Nvidia Unveils Blackwell B200 and GB200 Superchip to Redefine AI Computing Standards

Nvidia has reached a valuation in the multitrillion-dollar range, surpassing tech giants like Alphabet and Amazon, thanks to its indispensable H100 AI chip. Now, it looks set to widen its lead with the introduction of the new Blackwell B200 GPU and GB200 "superchip."

During the GTC livestream, Nvidia CEO Jensen Huang showcased the new GPU, positioning it alongside the H100 for comparison. The B200 GPU is claimed to deliver up to 20 petaflops of FP4 computing power with its 208 billion transistors. Moreover, the GB200, which integrates two B200 GPUs with a single Grace CPU, is purported to offer a 30-fold increase in performance for LLM inference tasks and significantly enhanced efficiency, reducing costs and energy usage by up to 25 times compared to the H100, according to Nvidia.

The company illustrates this efficiency leap by noting that training a model with 1.8 trillion parameters, which would have previously required 8,000 Hopper GPUs and 15 megawatts of power, can now be achieved with 2,000 Blackwell GPUs using just four megawatts.

In tests using the GPT-3 LLM with 175 billion parameters, the GB200 reportedly achieves seven times the performance of an H100, and quadruples the training speed.

One GB200 unit comprises two GPUs and one CPU on a single board. A significant advantage is its second-generation transformer engine that, by utilizing four bits per neuron instead of eight, doubles the compute, bandwidth, and model size capabilities. When many of these GPUs are interconnected, a next-generation NVLink switch enables communication among 576 GPUs at a speed of 1.8 terabytes per second.

This advancement necessitated the creation of a new 50 billion transistor network switch chip, enhancing onboard compute to 3.6 teraflops of FP8 performance.

Nvidia's new Blackwell series will feature both FP4 and FP6 capabilities. The design aims to overcome previous limitations where a cluster of 16 GPUs would spend the majority of its time communicating rather than computing.

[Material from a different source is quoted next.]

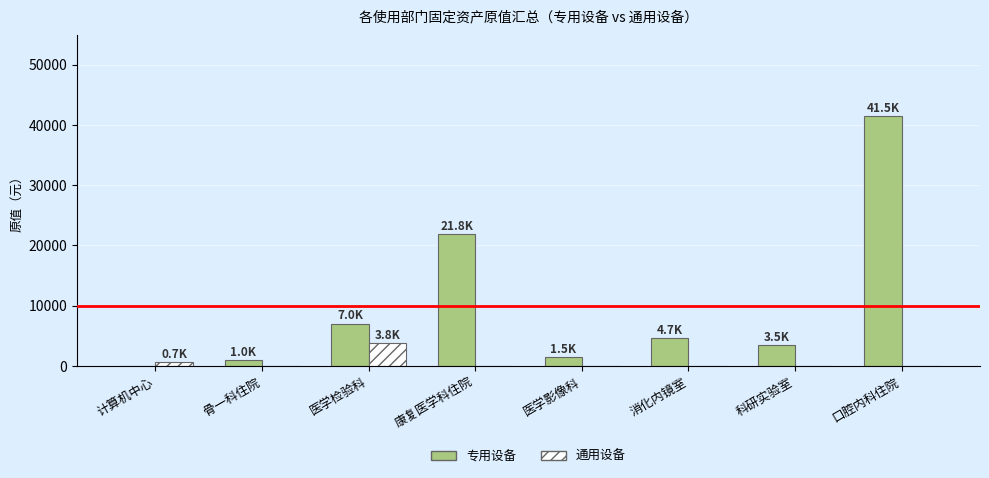

Is the value of 专用设备 at 康复医学科住院 greater than the value of 通用设备 at 医学影像科?

Yes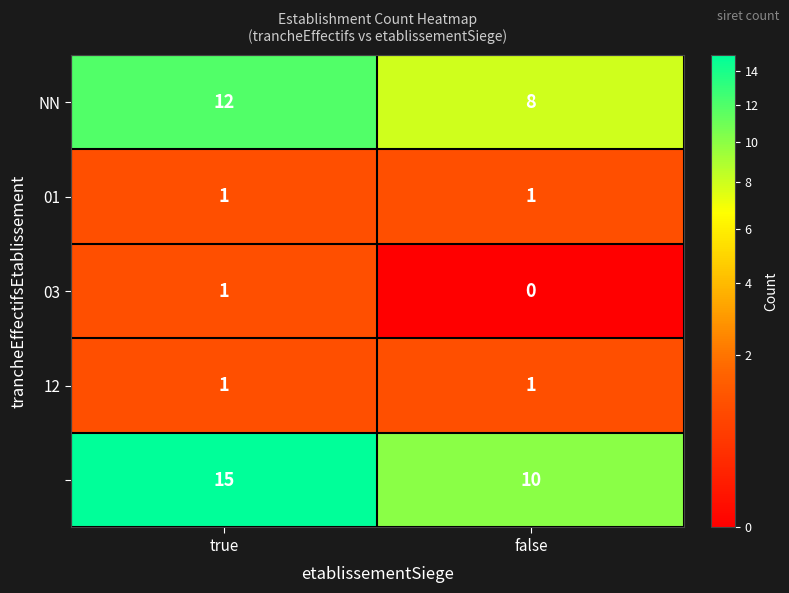

What is the spread (max minus min) of values at false?

10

Anticipating high demand, Nvidia is offering the GB200 NVL72, a liquid-cooled rack that incorporates 36 CPUs and 72 GPUs, delivering up to 720 petaflops of AI training or 1.4 exaflops of inference capacity. This setup requires nearly two miles of cabling and includes 5,000 individual cables.

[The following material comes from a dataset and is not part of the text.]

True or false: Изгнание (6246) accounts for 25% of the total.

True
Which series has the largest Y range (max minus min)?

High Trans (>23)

Companies like Amazon, Google, Microsoft, and Oracle have already committed to including the NVL72 racks in their cloud offerings, though the specifics of these deals have not been disclosed.

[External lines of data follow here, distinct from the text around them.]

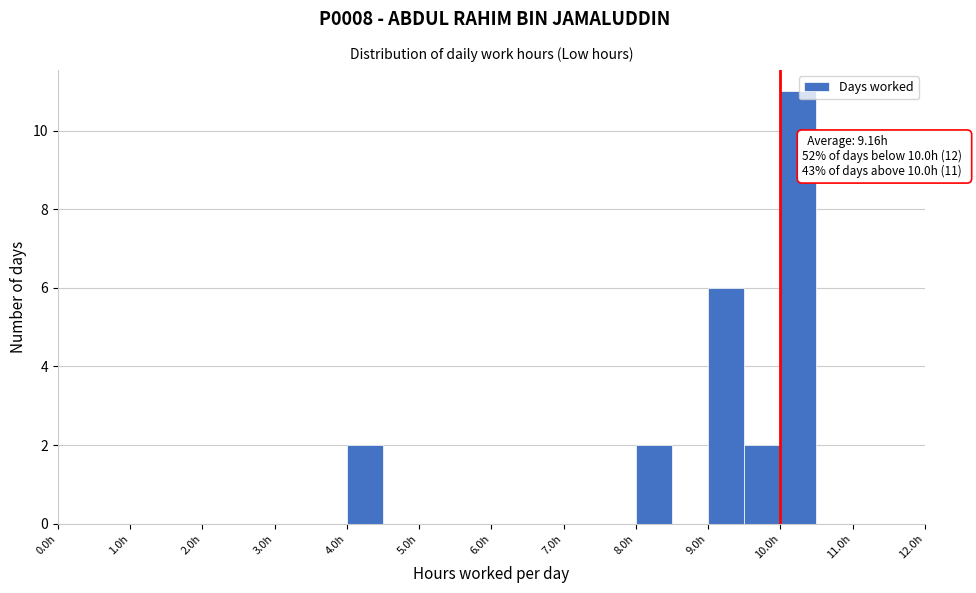

Which range on the x-axis has the tallest bar?

10.0 to 10.5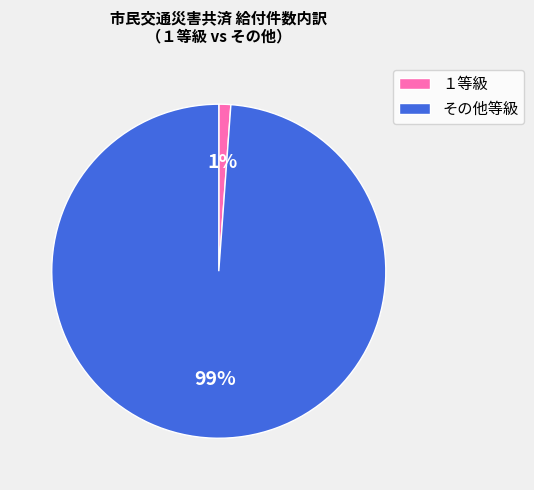

Is it true that １等級 is 12% of the pie?

False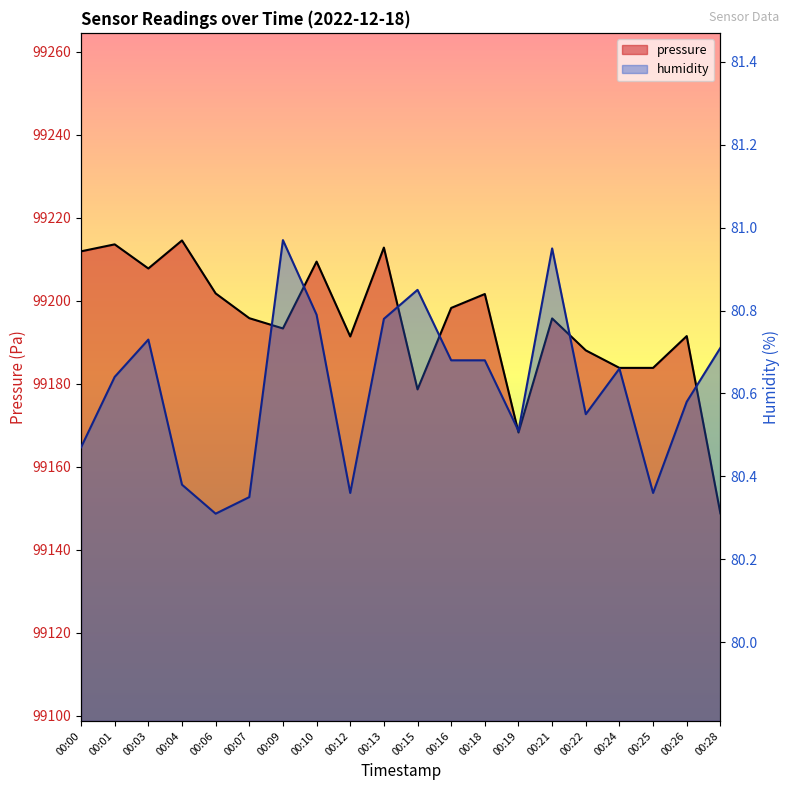

At which category does humidity reach its first local peak?

00:03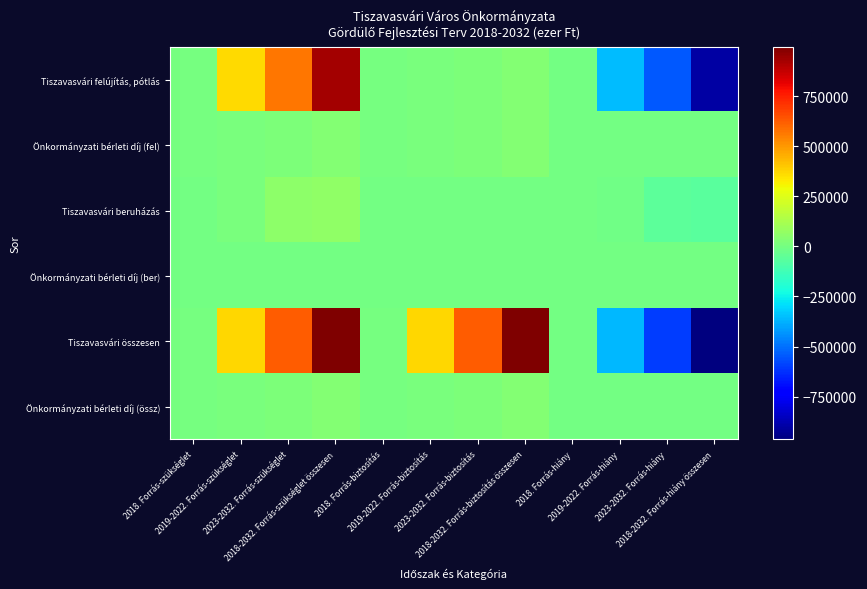

Reading left to right, extract all data points from this chart.

Tiszavasvári felújítás, pótlás: 2018. Forrás-szükséglet=2100	2019-2022. Forrás-szükséglet=361400	2023-2032. Forrás-szükséglet=567000	2018-2032. Forrás-szükséglet összesen=930500	2018. Forrás-biztosítás=2100	2019-2022. Forrás-biztosítás=8400	2023-2032. Forrás-biztosítás=21000	2018-2032. Forrás-biztosítás összesen=31500	2018. Forrás-hiány=0	2019-2022. Forrás-hiány=-353000	2023-2032. Forrás-hiány=-546000	2018-2032. Forrás-hiány összesen=-899000
Önkormányzati bérleti díj (fel): 2018. Forrás-szükséglet=2100	2019-2022. Forrás-szükséglet=8400	2023-2032. Forrás-szükséglet=21000	2018-2032. Forrás-szükséglet összesen=31500	2018. Forrás-biztosítás=2100	2019-2022. Forrás-biztosítás=8400	2023-2032. Forrás-biztosítás=21000	2018-2032. Forrás-biztosítás összesen=31500	2018. Forrás-hiány=0	2019-2022. Forrás-hiány=0	2023-2032. Forrás-hiány=0	2018-2032. Forrás-hiány összesen=0
Tiszavasvári beruházás: 2018. Forrás-szükséglet=0	2019-2022. Forrás-szükséglet=10000	2023-2032. Forrás-szükséglet=55000	2018-2032. Forrás-szükséglet összesen=65000	2018. Forrás-biztosítás=0	2019-2022. Forrás-biztosítás=0	2023-2032. Forrás-biztosítás=0	2018-2032. Forrás-biztosítás összesen=0	2018. Forrás-hiány=0	2019-2022. Forrás-hiány=-10000	2023-2032. Forrás-hiány=-55000	2018-2032. Forrás-hiány összesen=-65000
Önkormányzati bérleti díj (ber): 2018. Forrás-szükséglet=0	2019-2022. Forrás-szükséglet=0	2023-2032. Forrás-szükséglet=0	2018-2032. Forrás-szükséglet összesen=0	2018. Forrás-biztosítás=0	2019-2022. Forrás-biztosítás=0	2023-2032. Forrás-biztosítás=0	2018-2032. Forrás-biztosítás összesen=0	2018. Forrás-hiány=0	2019-2022. Forrás-hiány=0	2023-2032. Forrás-hiány=0	2018-2032. Forrás-hiány összesen=0
Tiszavasvári összesen: 2018. Forrás-szükséglet=2100	2019-2022. Forrás-szükséglet=371400	2023-2032. Forrás-szükséglet=622000	2018-2032. Forrás-szükséglet összesen=995500	2018. Forrás-biztosítás=2100	2019-2022. Forrás-biztosítás=371400	2023-2032. Forrás-biztosítás=622000	2018-2032. Forrás-biztosítás összesen=995500	2018. Forrás-hiány=0	2019-2022. Forrás-hiány=-363000	2023-2032. Forrás-hiány=-601000	2018-2032. Forrás-hiány összesen=-964000
Önkormányzati bérleti díj (össz): 2018. Forrás-szükséglet=2100	2019-2022. Forrás-szükséglet=8400	2023-2032. Forrás-szükséglet=21000	2018-2032. Forrás-szükséglet összesen=31500	2018. Forrás-biztosítás=2100	2019-2022. Forrás-biztosítás=8400	2023-2032. Forrás-biztosítás=21000	2018-2032. Forrás-biztosítás összesen=31500	2018. Forrás-hiány=0	2019-2022. Forrás-hiány=0	2023-2032. Forrás-hiány=0	2018-2032. Forrás-hiány összesen=0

Additionally, Nvidia presents the DGX Superpod for DGX GB200, which amalgamates eight systems into one, boasting 288 CPUs, 576 GPUs, and 240TB of memory, providing a staggering 11.5 exaflops of FP4 computing power.

Nvidia's infrastructure can scale up to support tens of thousands of GB200 superchips, using either 800Gbps InfiniBand or ethernet for high-speed networking.

While today's announcements from Nvidia's GPU Technology Conference focus primarily on computing and AI advancements, the underlying Blackwell GPU architecture may eventually power Nvidia's next-generation RTX 50-series for gamers.